* begin AVAILABLE DATA *
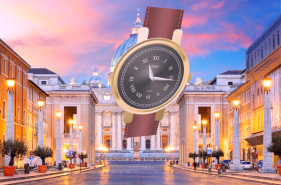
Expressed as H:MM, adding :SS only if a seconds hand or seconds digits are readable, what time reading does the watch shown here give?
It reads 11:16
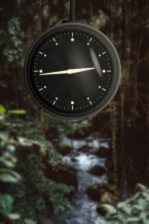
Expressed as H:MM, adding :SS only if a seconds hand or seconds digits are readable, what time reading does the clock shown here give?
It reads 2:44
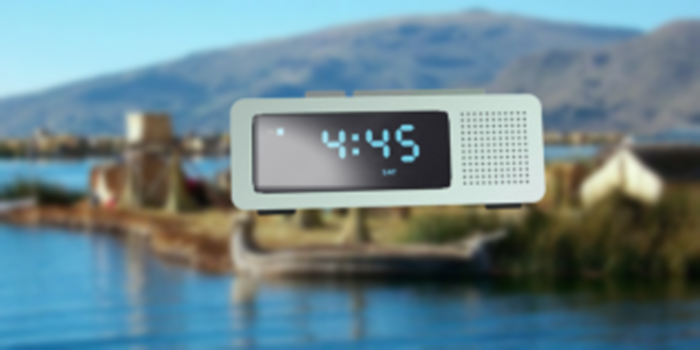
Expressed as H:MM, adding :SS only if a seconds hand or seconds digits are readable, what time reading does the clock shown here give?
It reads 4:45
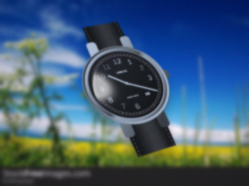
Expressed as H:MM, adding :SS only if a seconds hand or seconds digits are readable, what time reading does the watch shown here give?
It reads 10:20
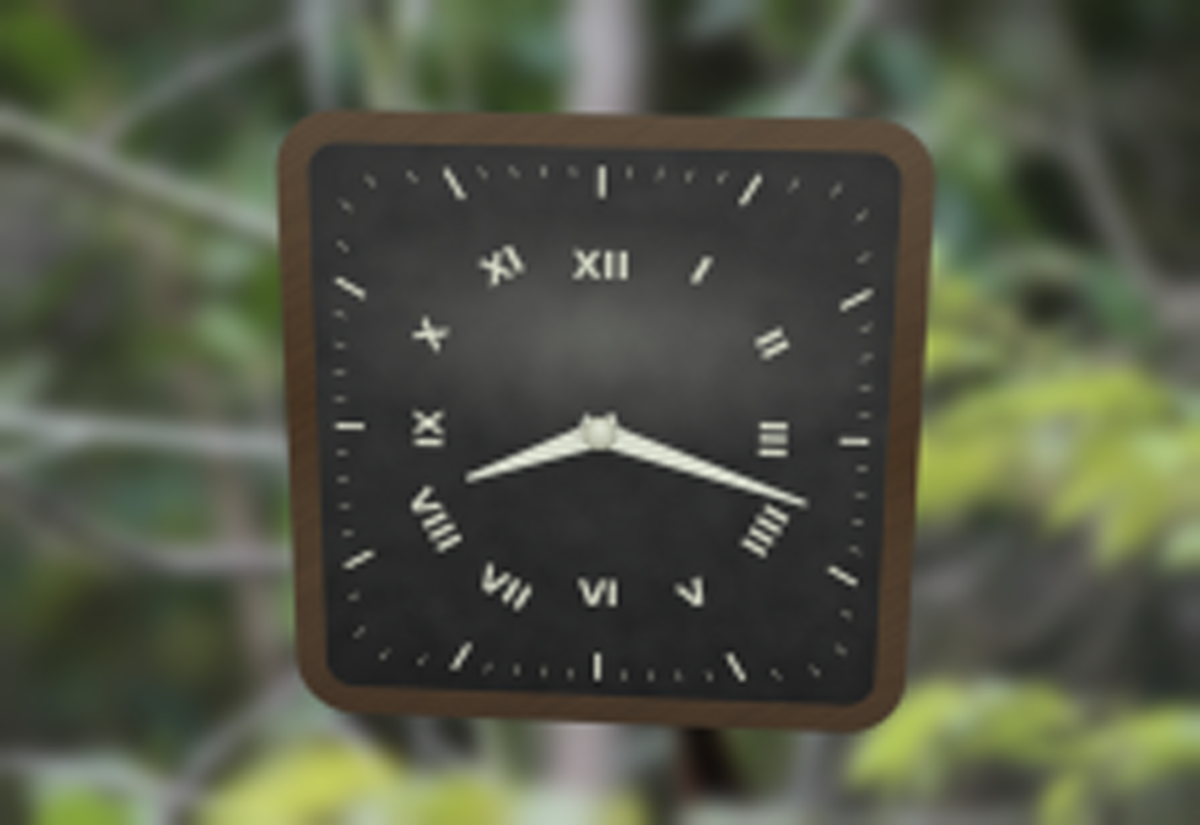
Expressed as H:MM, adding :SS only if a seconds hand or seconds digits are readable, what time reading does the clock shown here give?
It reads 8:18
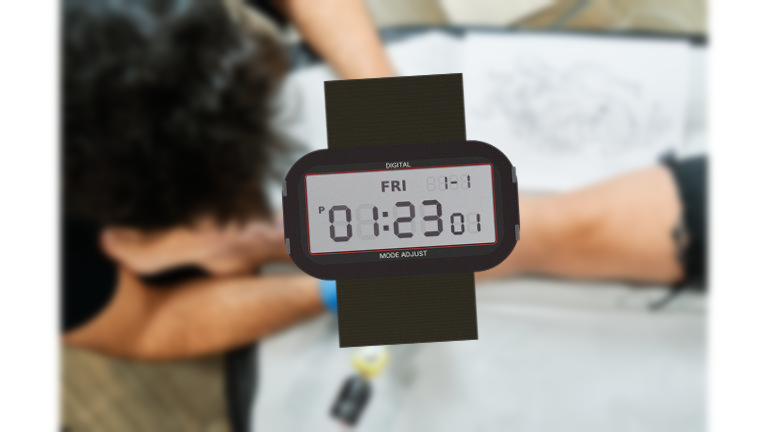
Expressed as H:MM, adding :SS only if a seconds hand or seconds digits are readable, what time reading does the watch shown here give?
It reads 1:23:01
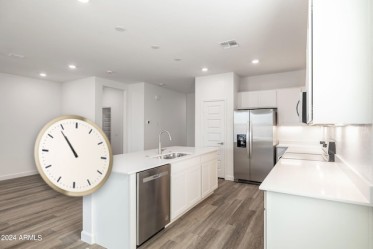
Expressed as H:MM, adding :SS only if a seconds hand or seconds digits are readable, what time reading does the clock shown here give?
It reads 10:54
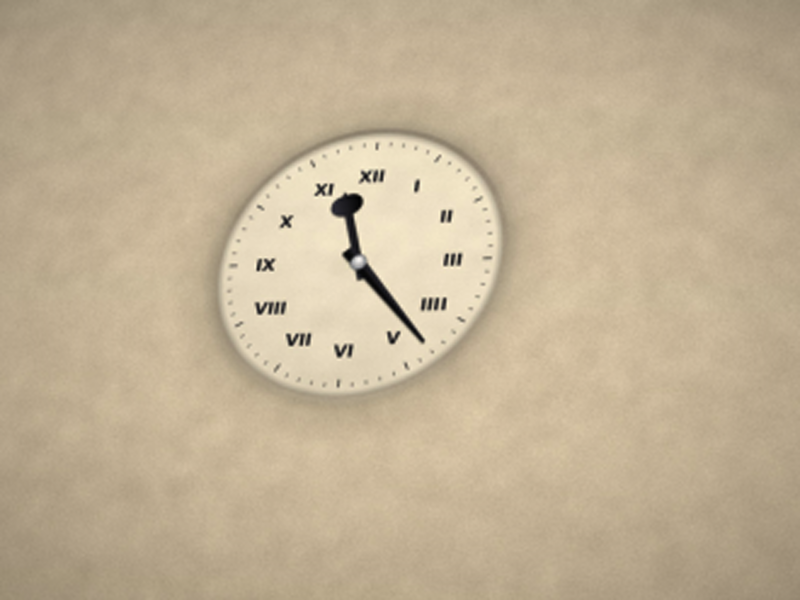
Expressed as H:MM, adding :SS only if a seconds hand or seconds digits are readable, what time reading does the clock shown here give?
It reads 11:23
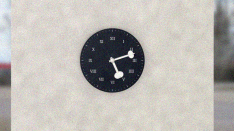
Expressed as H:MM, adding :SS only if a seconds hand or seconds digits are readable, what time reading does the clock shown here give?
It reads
* end AVAILABLE DATA *
◆ **PROBLEM**
Find every line in the material above that contains the word "reads" and copy each of those lines out. Match uppercase and lowercase exactly.

◆ **WRITTEN RESPONSE**
It reads 11:16
It reads 2:44
It reads 4:45
It reads 10:20
It reads 8:18
It reads 1:23:01
It reads 10:54
It reads 11:23
It reads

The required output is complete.